FX Networks CEO John Landgraf today threw his hat in the debate over what constitutes a drama series and a miniseries for Emmy consideration and whether an hourlong series can enter as a comedy, challenging the TV Academy to stiffen its criteria and create stricter category guidelines.
FX anthology series American Horror Story shook up the Emmy landscape three years ago when it opted to submit itself as a miniseries, not a drama series. The race was jolted again this year when HBO’s True Detective took the opposite stance, identifying itself as a drama series. “In our minds this is a series, and the only reason to enter it as a miniseries was a cynical reason that didn’t feel like the right thing to do,” HBO programming president Michael Lombardo told Deadline last week.

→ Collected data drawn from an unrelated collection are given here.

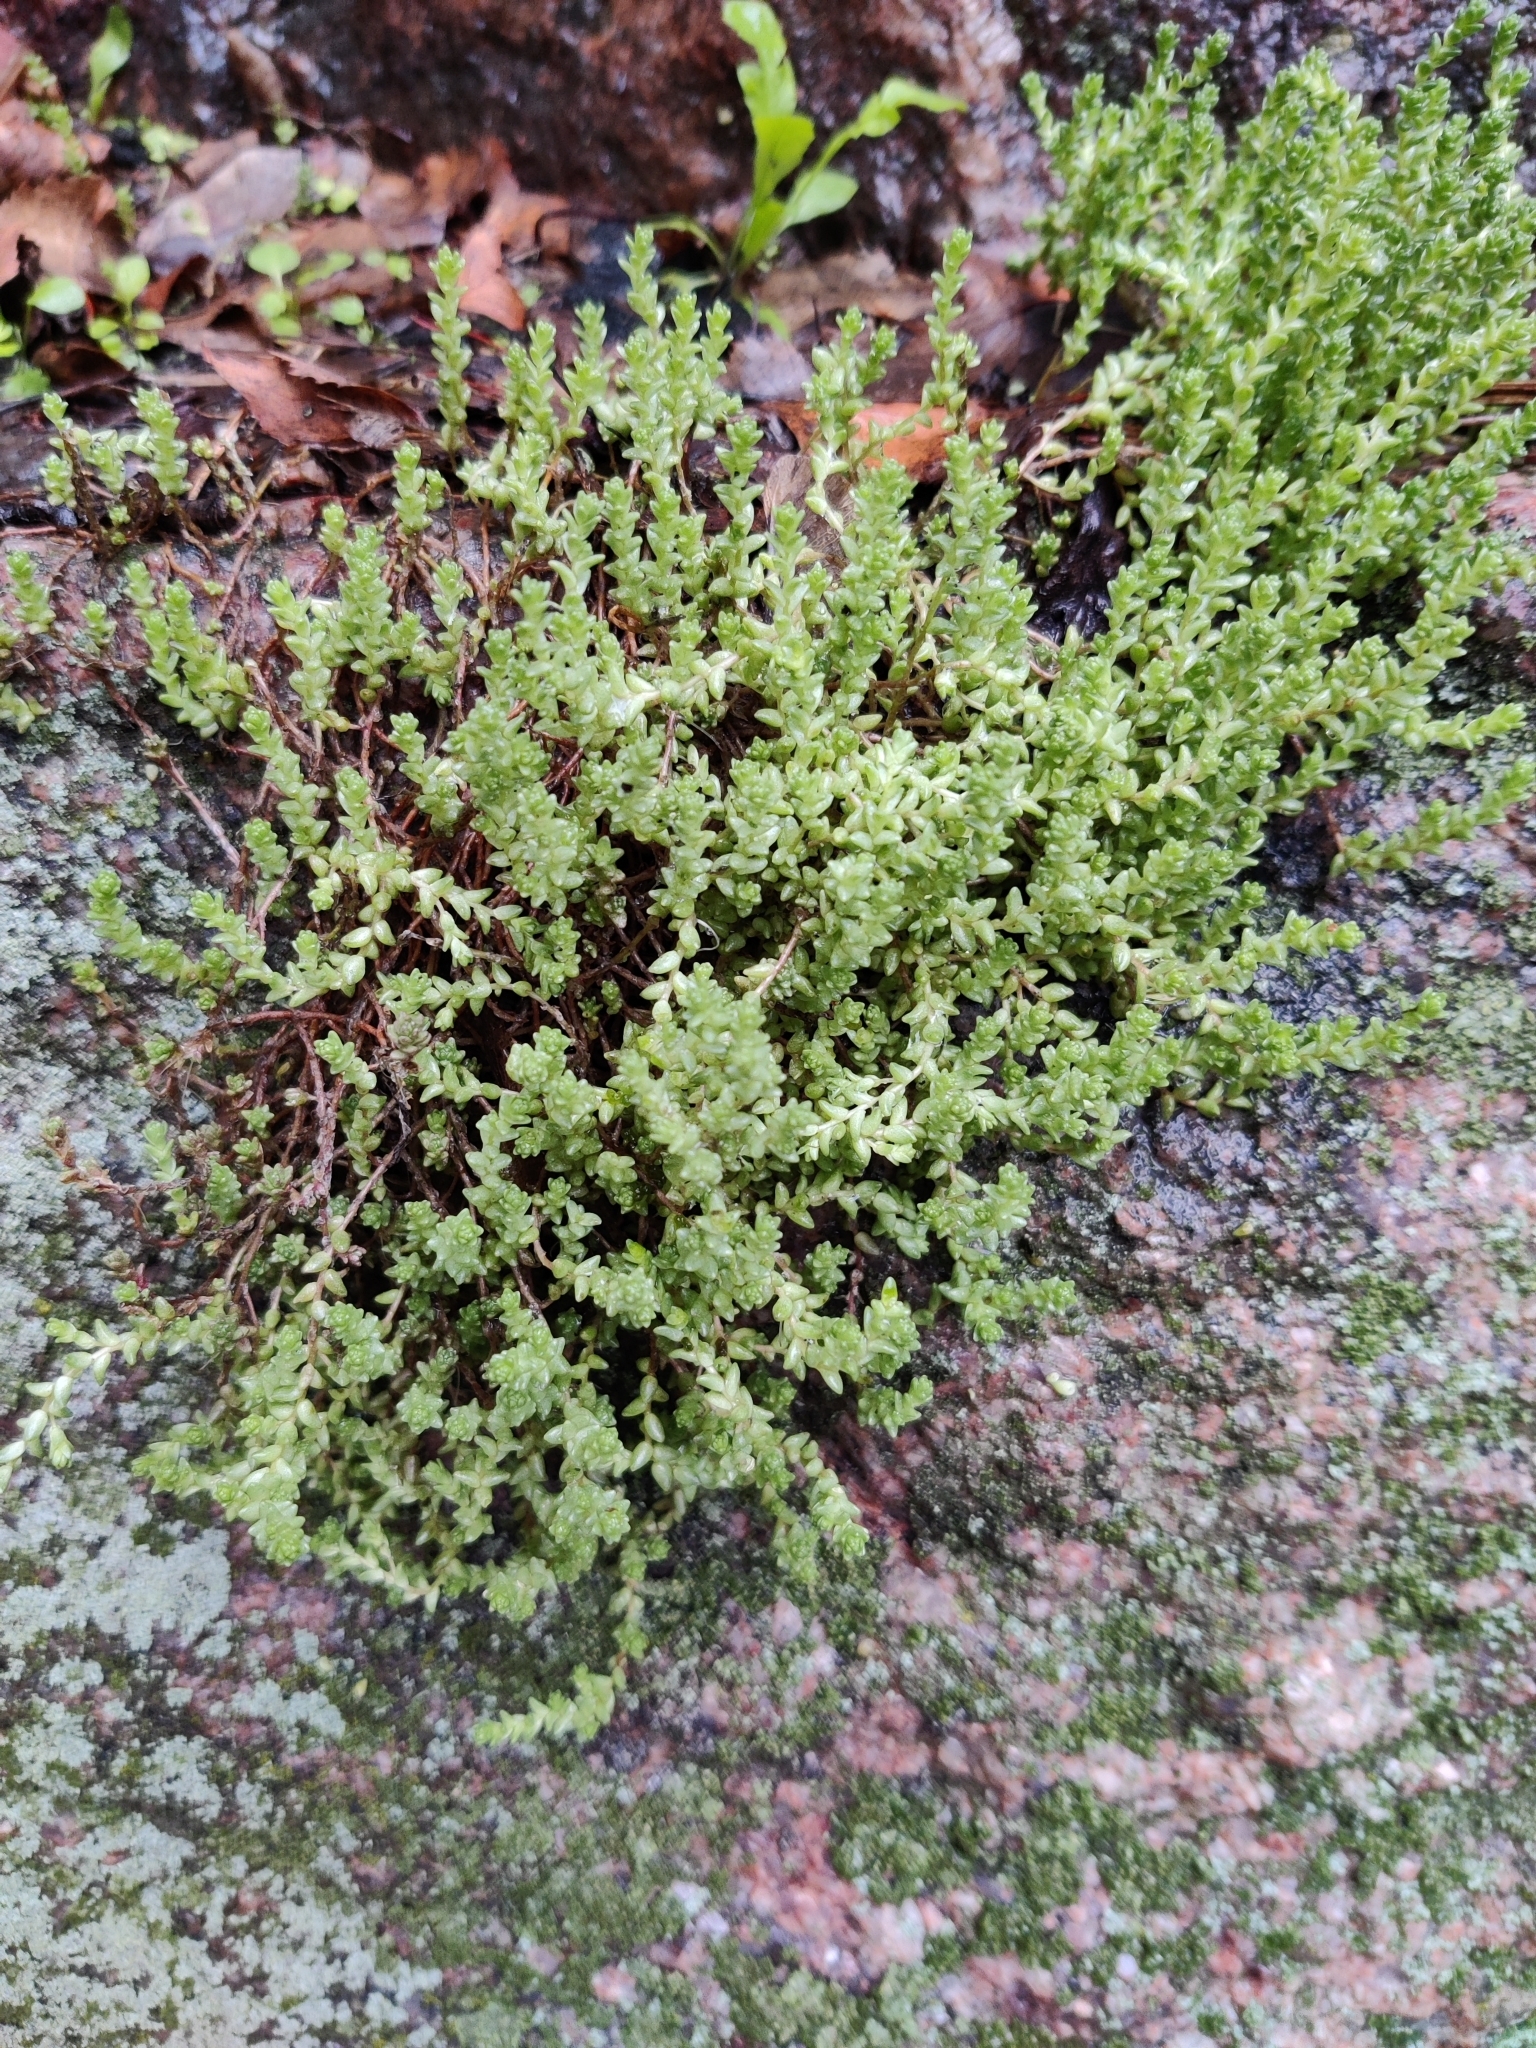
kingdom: Plantae
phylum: Tracheophyta
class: Magnoliopsida
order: Saxifragales
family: Crassulaceae
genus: Sedum
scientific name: Sedum acre
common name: Biting stonecrop
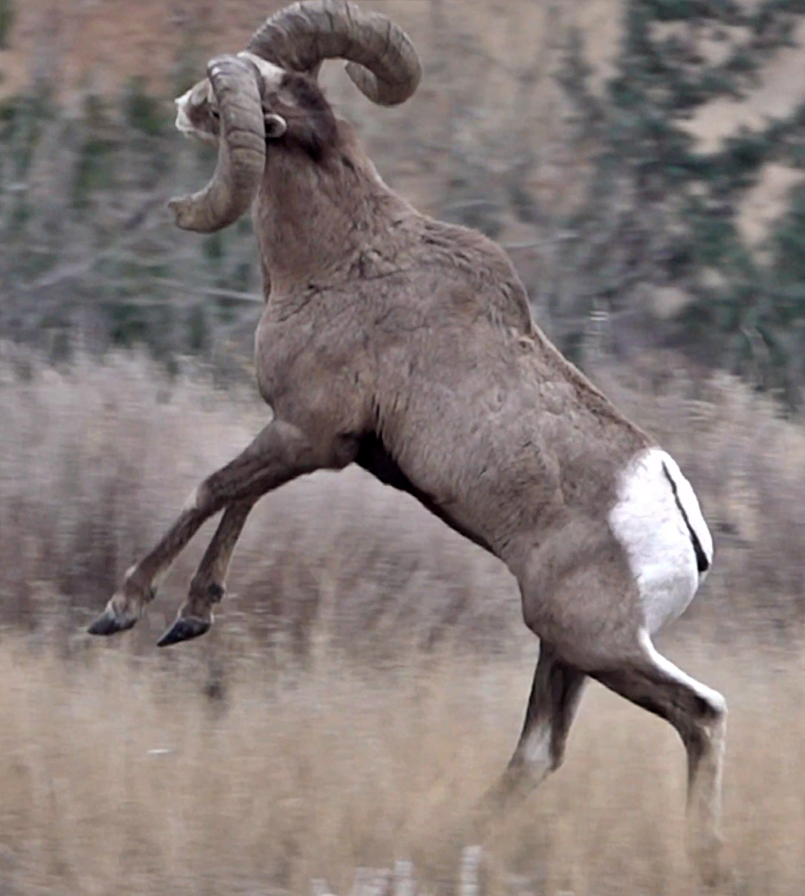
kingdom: Animalia
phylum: Chordata
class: Mammalia
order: Artiodactyla
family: Bovidae
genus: Ovis
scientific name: Ovis canadensis
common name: Bighorn sheep
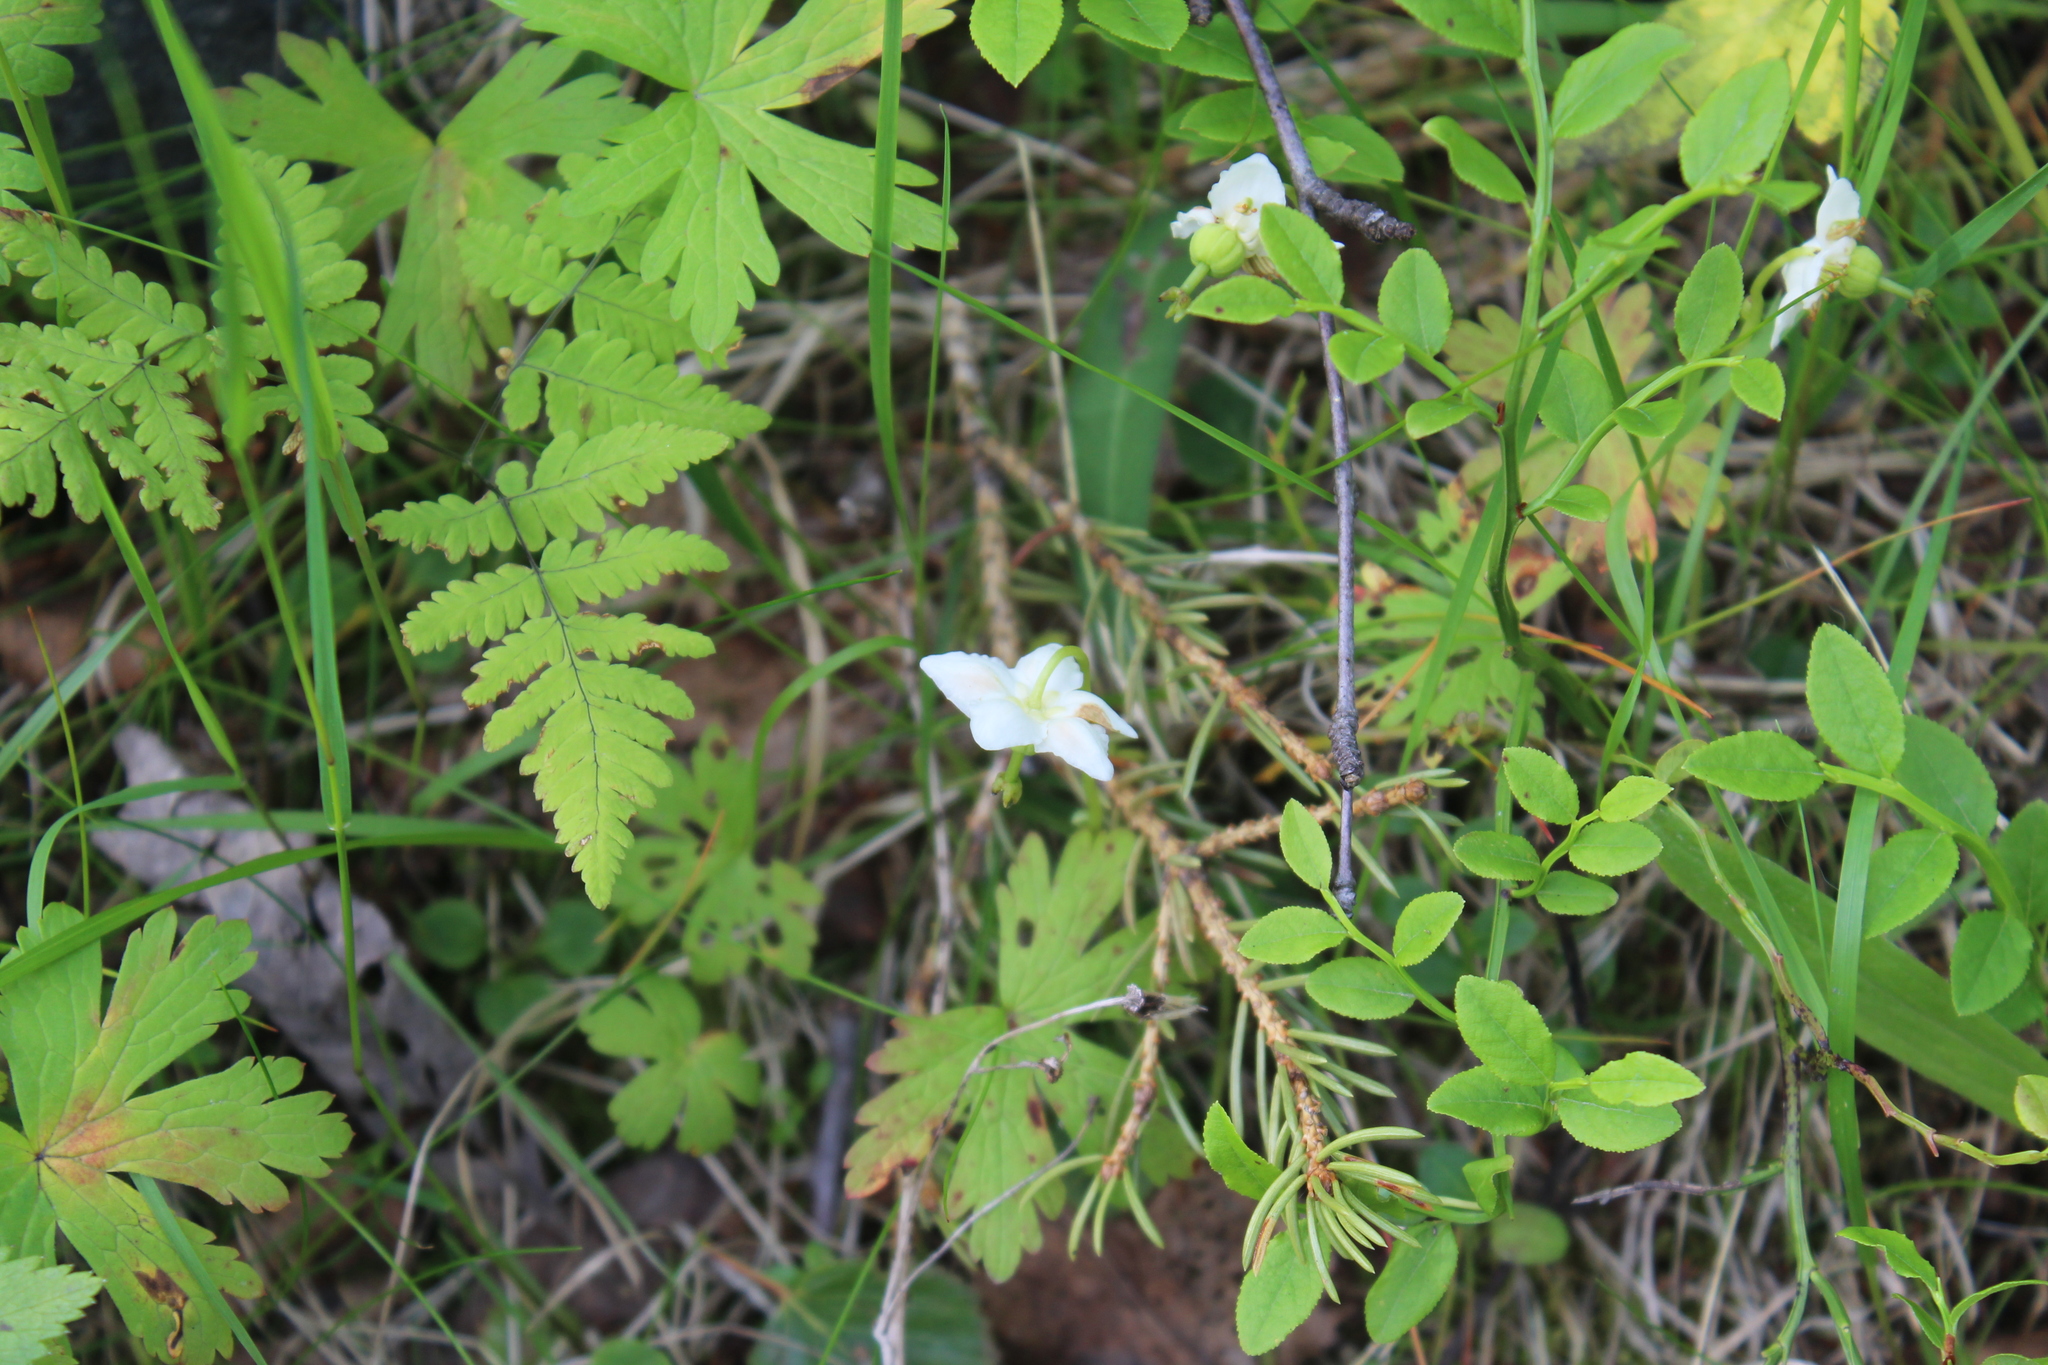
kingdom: Plantae
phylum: Tracheophyta
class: Magnoliopsida
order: Ericales
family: Ericaceae
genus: Moneses
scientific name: Moneses uniflora
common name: One-flowered wintergreen
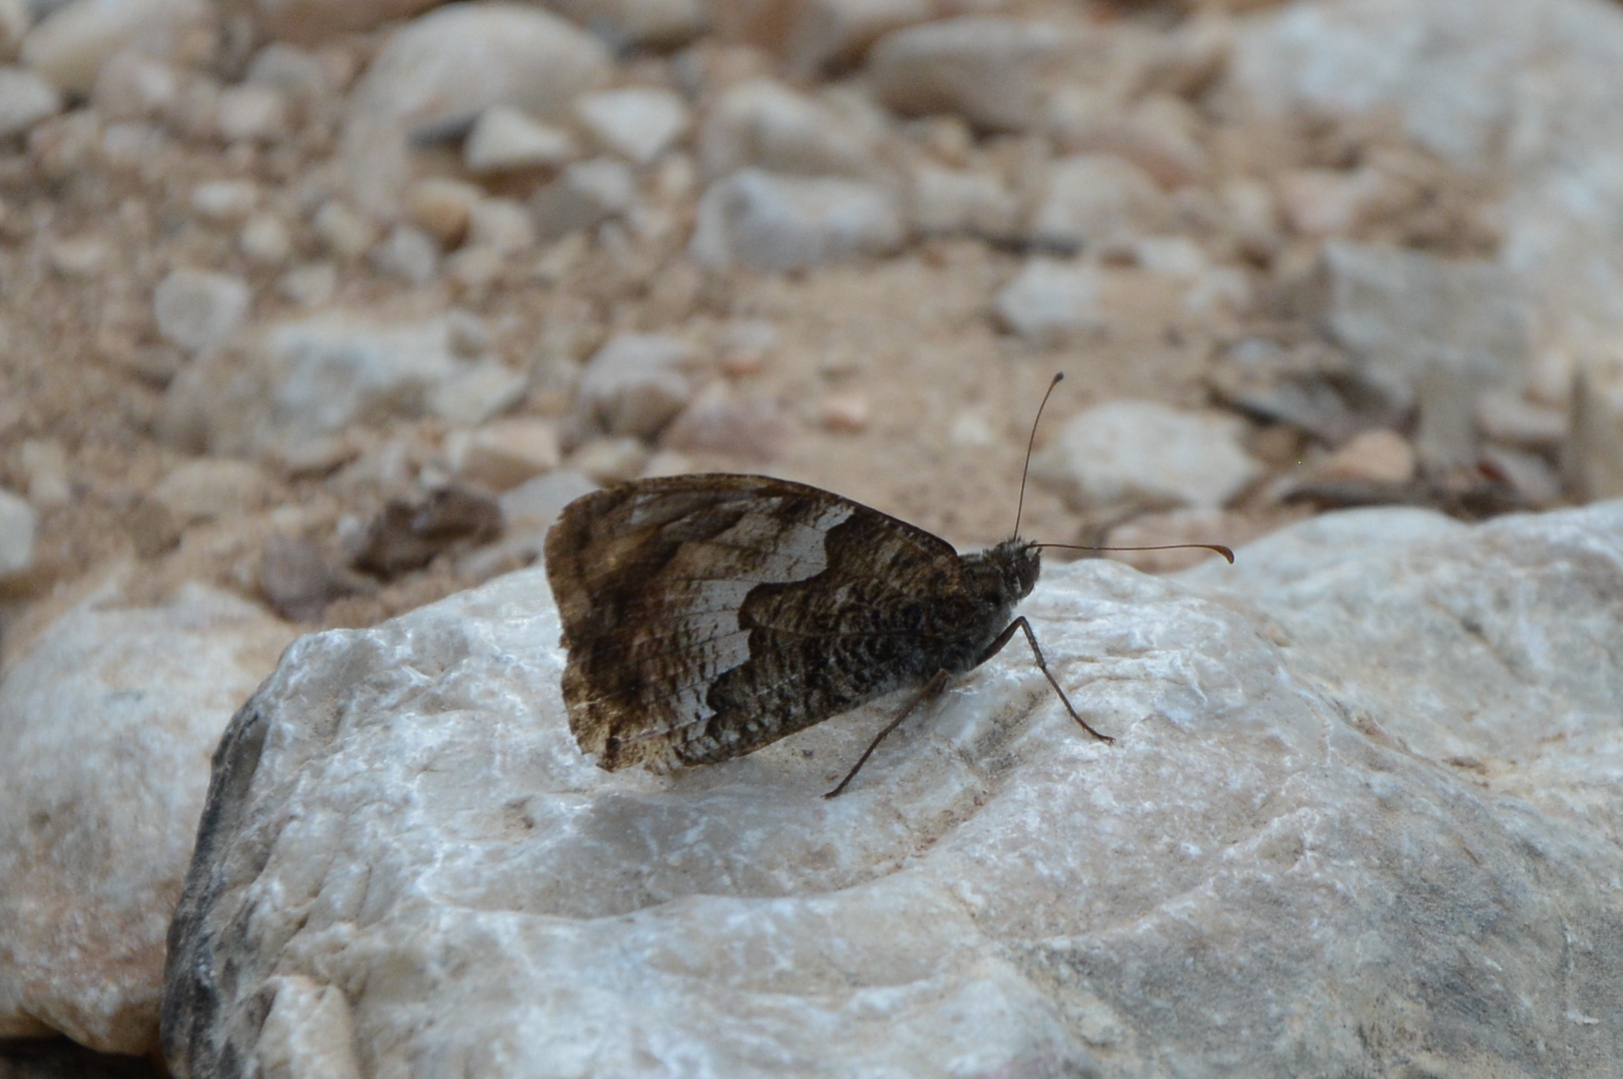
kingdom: Animalia
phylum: Arthropoda
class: Insecta
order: Lepidoptera
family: Nymphalidae
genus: Hipparchia
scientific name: Hipparchia semele
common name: Grayling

Landgraf today defended the network’s decision to submit AHS as a miniseries, objected to HBO’s decision to have True Detective compete as drama series, and called on the TV Academy to better define its categories. “I don’t think it’s cynical to enter AHS as a miniseries,” he said. “I don’t look at it that way. The definition should be a miniseries has a story that ends, a series has a story that continues on.” Landgraf argued that limited series have the advantage to attract bigger-caliber actors, like True Detective‘s Matthew McConaughey and Woody Harrelson as well as Billy Bob Thornton who toplines FX’s limited series Fargo. “It’s unfair for HBO to get actors that you can’t normally get to do a series who would do a close-ended show and pack the (drama actor) category. That is patently unfair to people like (The Americans’) Matthew Rhys who signed for seven years.” Right now, TV Academy defines shows like AHS and True Detective as having “dual eligibility,” with the series producers left to decide in which of the two categories they are eligible for they would compete.
Landgraf also had an issue with comedy-drama hourlong shows competing as comedies, clearly referring to Netflix’s Orange Is The New Black‘s and Showtime’s Shameless‘ decision to enter the comedy field. “Comedy is primarily designed to make you laugh, not make you cry,” he said, arguing that the emotional punch hourlong dramas with comedic elements pack gives them unfair advantage over traditional half-hour comedies. He noted that FX never submitted its firefighter drama Rescue Me as a comedy. “I think Rescue Me was funnier than a lot of comedies, but it was a drama.”
Emmy rules are not only issue Landgraf was peeved about. He also took on SVOD providers like Netflix for not giving FX proper credit for the network’s shows they stream while heavily promoting their originals with their brand. “It galls me when I see Sons Of Anarchy presented like it is a Netflix show,” he said.